**What to work on:**
Scan the material that follows. Copy every line containing the word "click".

**Records shown:**
+-------+
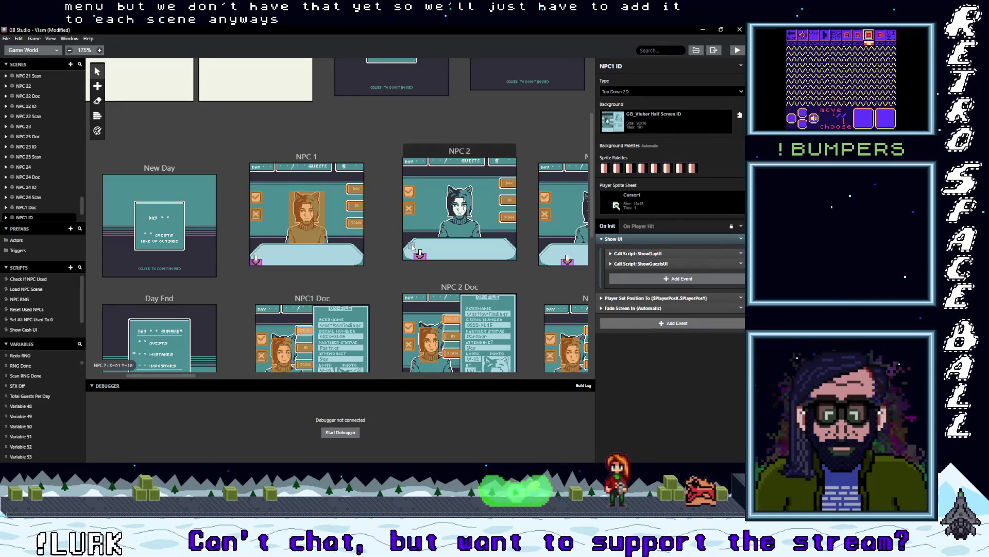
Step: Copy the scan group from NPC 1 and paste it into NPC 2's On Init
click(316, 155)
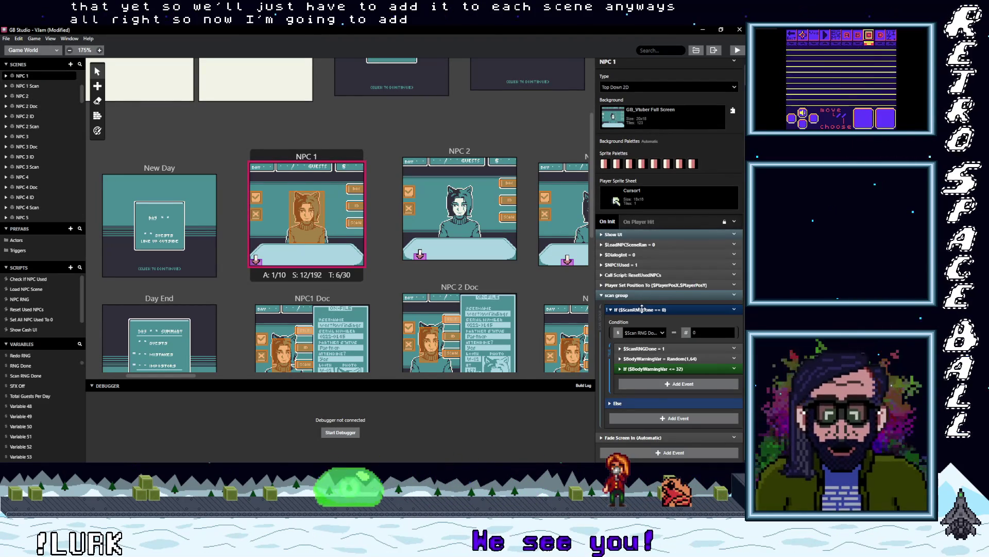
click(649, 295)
+-------+
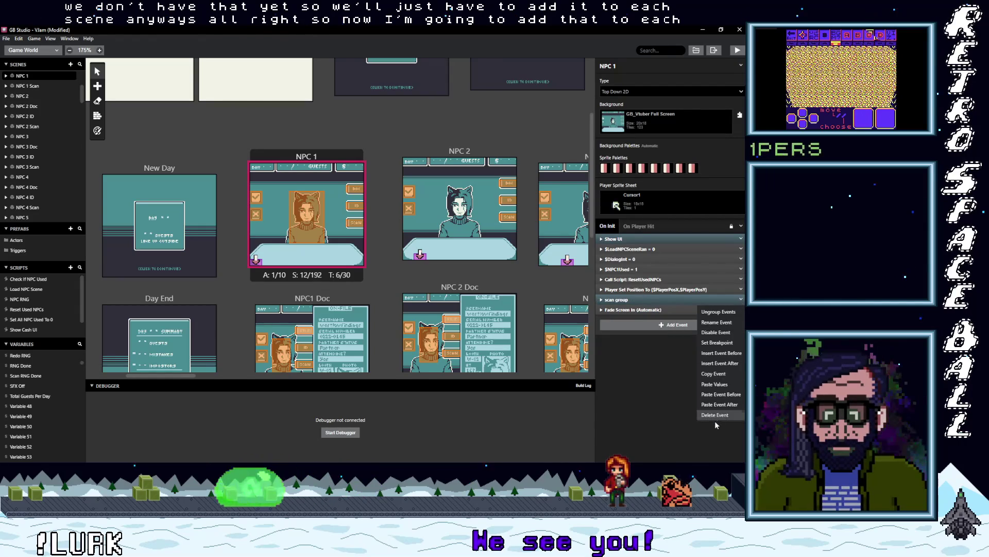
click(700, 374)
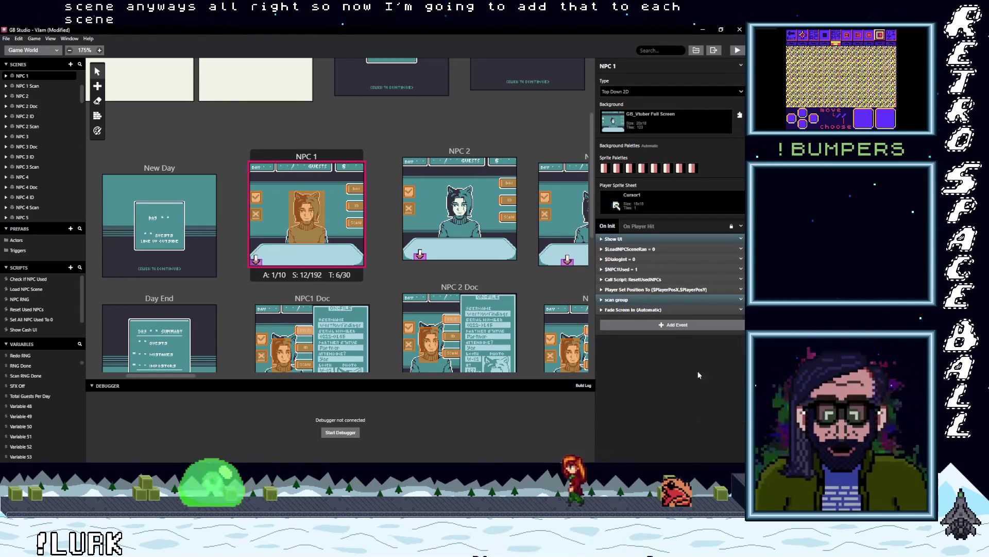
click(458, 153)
+-------+
**Written answer:**
click(316, 155)
click(649, 295)
click(700, 374)
click(458, 153)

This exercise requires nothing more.